**Aim of the task**. Type out every entry again, character for character.

Excerpts from a dataset:

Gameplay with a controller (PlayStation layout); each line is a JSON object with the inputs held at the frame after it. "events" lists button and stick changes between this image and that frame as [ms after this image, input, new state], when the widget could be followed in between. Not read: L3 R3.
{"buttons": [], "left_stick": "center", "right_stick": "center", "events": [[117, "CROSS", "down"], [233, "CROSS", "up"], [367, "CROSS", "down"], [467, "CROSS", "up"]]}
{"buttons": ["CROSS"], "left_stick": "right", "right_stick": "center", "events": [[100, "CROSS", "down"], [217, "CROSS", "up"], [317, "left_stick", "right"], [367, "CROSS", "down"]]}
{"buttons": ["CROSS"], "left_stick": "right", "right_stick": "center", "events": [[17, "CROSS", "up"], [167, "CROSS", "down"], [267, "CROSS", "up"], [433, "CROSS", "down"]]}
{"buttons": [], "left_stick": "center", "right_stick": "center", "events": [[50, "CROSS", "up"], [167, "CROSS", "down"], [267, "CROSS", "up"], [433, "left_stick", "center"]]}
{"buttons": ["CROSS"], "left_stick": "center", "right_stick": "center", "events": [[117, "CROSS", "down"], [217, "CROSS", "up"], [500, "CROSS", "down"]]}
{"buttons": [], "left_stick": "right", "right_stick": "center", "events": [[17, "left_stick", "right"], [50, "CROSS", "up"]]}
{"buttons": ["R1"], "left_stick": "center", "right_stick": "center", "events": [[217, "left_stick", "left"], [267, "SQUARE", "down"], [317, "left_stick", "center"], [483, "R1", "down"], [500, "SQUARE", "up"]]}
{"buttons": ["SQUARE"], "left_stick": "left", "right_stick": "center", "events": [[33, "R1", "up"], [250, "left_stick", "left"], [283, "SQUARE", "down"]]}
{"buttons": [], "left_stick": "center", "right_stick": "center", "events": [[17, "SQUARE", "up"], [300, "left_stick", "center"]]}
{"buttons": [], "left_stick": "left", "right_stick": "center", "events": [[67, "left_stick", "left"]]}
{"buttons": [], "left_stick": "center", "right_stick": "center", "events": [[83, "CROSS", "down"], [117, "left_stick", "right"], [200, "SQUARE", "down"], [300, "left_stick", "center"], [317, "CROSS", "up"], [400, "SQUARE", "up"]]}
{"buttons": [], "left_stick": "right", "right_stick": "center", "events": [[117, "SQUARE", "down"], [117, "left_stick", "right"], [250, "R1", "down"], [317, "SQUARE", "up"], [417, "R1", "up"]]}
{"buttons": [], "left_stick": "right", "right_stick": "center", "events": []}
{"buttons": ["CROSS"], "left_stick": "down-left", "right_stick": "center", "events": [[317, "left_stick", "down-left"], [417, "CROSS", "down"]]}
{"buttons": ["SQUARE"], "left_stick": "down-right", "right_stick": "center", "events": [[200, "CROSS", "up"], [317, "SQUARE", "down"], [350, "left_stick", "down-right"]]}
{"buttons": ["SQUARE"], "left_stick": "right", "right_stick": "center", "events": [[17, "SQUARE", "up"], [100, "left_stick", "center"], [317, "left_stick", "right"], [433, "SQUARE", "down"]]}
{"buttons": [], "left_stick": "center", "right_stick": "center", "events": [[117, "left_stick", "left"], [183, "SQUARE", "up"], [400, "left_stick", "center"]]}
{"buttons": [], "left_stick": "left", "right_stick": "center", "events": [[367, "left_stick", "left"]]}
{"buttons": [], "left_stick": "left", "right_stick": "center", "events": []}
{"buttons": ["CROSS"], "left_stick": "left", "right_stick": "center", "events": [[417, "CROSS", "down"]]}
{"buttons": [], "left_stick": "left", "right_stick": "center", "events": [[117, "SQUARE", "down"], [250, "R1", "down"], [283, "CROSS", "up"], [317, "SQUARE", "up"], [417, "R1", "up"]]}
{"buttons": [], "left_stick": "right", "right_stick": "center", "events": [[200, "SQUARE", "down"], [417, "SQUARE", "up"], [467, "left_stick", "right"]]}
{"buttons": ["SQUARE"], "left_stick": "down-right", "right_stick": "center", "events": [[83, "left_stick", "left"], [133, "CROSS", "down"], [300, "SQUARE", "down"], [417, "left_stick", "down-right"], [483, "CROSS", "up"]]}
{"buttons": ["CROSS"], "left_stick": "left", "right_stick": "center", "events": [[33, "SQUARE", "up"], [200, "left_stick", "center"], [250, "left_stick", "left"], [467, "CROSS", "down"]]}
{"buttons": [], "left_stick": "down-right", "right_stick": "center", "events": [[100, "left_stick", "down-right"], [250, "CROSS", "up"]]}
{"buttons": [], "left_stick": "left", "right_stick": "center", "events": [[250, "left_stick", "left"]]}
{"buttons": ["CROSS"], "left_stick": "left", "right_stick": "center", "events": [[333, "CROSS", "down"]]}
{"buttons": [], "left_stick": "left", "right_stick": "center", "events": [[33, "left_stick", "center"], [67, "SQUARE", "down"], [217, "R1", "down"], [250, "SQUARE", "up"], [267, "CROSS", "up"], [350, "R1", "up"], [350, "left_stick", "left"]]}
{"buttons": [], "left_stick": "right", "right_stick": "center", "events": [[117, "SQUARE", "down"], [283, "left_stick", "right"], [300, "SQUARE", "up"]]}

**Answer space**.
Gameplay with a controller (PlayStation layout); each line is a JSON object with the inputs held at the frame after it. "events" lists button and stick changes between this image and that frame as [ms after this image, input, new state], when the widget could be followed in between. Not read: L3 R3.
{"buttons": [], "left_stick": "center", "right_stick": "center", "events": [[117, "CROSS", "down"], [233, "CROSS", "up"], [367, "CROSS", "down"], [467, "CROSS", "up"]]}
{"buttons": ["CROSS"], "left_stick": "right", "right_stick": "center", "events": [[100, "CROSS", "down"], [217, "CROSS", "up"], [317, "left_stick", "right"], [367, "CROSS", "down"]]}
{"buttons": ["CROSS"], "left_stick": "right", "right_stick": "center", "events": [[17, "CROSS", "up"], [167, "CROSS", "down"], [267, "CROSS", "up"], [433, "CROSS", "down"]]}
{"buttons": [], "left_stick": "center", "right_stick": "center", "events": [[50, "CROSS", "up"], [167, "CROSS", "down"], [267, "CROSS", "up"], [433, "left_stick", "center"]]}
{"buttons": ["CROSS"], "left_stick": "center", "right_stick": "center", "events": [[117, "CROSS", "down"], [217, "CROSS", "up"], [500, "CROSS", "down"]]}
{"buttons": [], "left_stick": "right", "right_stick": "center", "events": [[17, "left_stick", "right"], [50, "CROSS", "up"]]}
{"buttons": ["R1"], "left_stick": "center", "right_stick": "center", "events": [[217, "left_stick", "left"], [267, "SQUARE", "down"], [317, "left_stick", "center"], [483, "R1", "down"], [500, "SQUARE", "up"]]}
{"buttons": ["SQUARE"], "left_stick": "left", "right_stick": "center", "events": [[33, "R1", "up"], [250, "left_stick", "left"], [283, "SQUARE", "down"]]}
{"buttons": [], "left_stick": "center", "right_stick": "center", "events": [[17, "SQUARE", "up"], [300, "left_stick", "center"]]}
{"buttons": [], "left_stick": "left", "right_stick": "center", "events": [[67, "left_stick", "left"]]}
{"buttons": [], "left_stick": "center", "right_stick": "center", "events": [[83, "CROSS", "down"], [117, "left_stick", "right"], [200, "SQUARE", "down"], [300, "left_stick", "center"], [317, "CROSS", "up"], [400, "SQUARE", "up"]]}
{"buttons": [], "left_stick": "right", "right_stick": "center", "events": [[117, "SQUARE", "down"], [117, "left_stick", "right"], [250, "R1", "down"], [317, "SQUARE", "up"], [417, "R1", "up"]]}
{"buttons": [], "left_stick": "right", "right_stick": "center", "events": []}
{"buttons": ["CROSS"], "left_stick": "down-left", "right_stick": "center", "events": [[317, "left_stick", "down-left"], [417, "CROSS", "down"]]}
{"buttons": ["SQUARE"], "left_stick": "down-right", "right_stick": "center", "events": [[200, "CROSS", "up"], [317, "SQUARE", "down"], [350, "left_stick", "down-right"]]}
{"buttons": ["SQUARE"], "left_stick": "right", "right_stick": "center", "events": [[17, "SQUARE", "up"], [100, "left_stick", "center"], [317, "left_stick", "right"], [433, "SQUARE", "down"]]}
{"buttons": [], "left_stick": "center", "right_stick": "center", "events": [[117, "left_stick", "left"], [183, "SQUARE", "up"], [400, "left_stick", "center"]]}
{"buttons": [], "left_stick": "left", "right_stick": "center", "events": [[367, "left_stick", "left"]]}
{"buttons": [], "left_stick": "left", "right_stick": "center", "events": []}
{"buttons": ["CROSS"], "left_stick": "left", "right_stick": "center", "events": [[417, "CROSS", "down"]]}
{"buttons": [], "left_stick": "left", "right_stick": "center", "events": [[117, "SQUARE", "down"], [250, "R1", "down"], [283, "CROSS", "up"], [317, "SQUARE", "up"], [417, "R1", "up"]]}
{"buttons": [], "left_stick": "right", "right_stick": "center", "events": [[200, "SQUARE", "down"], [417, "SQUARE", "up"], [467, "left_stick", "right"]]}
{"buttons": ["SQUARE"], "left_stick": "down-right", "right_stick": "center", "events": [[83, "left_stick", "left"], [133, "CROSS", "down"], [300, "SQUARE", "down"], [417, "left_stick", "down-right"], [483, "CROSS", "up"]]}
{"buttons": ["CROSS"], "left_stick": "left", "right_stick": "center", "events": [[33, "SQUARE", "up"], [200, "left_stick", "center"], [250, "left_stick", "left"], [467, "CROSS", "down"]]}
{"buttons": [], "left_stick": "down-right", "right_stick": "center", "events": [[100, "left_stick", "down-right"], [250, "CROSS", "up"]]}
{"buttons": [], "left_stick": "left", "right_stick": "center", "events": [[250, "left_stick", "left"]]}
{"buttons": ["CROSS"], "left_stick": "left", "right_stick": "center", "events": [[333, "CROSS", "down"]]}
{"buttons": [], "left_stick": "left", "right_stick": "center", "events": [[33, "left_stick", "center"], [67, "SQUARE", "down"], [217, "R1", "down"], [250, "SQUARE", "up"], [267, "CROSS", "up"], [350, "R1", "up"], [350, "left_stick", "left"]]}
{"buttons": [], "left_stick": "right", "right_stick": "center", "events": [[117, "SQUARE", "down"], [283, "left_stick", "right"], [300, "SQUARE", "up"]]}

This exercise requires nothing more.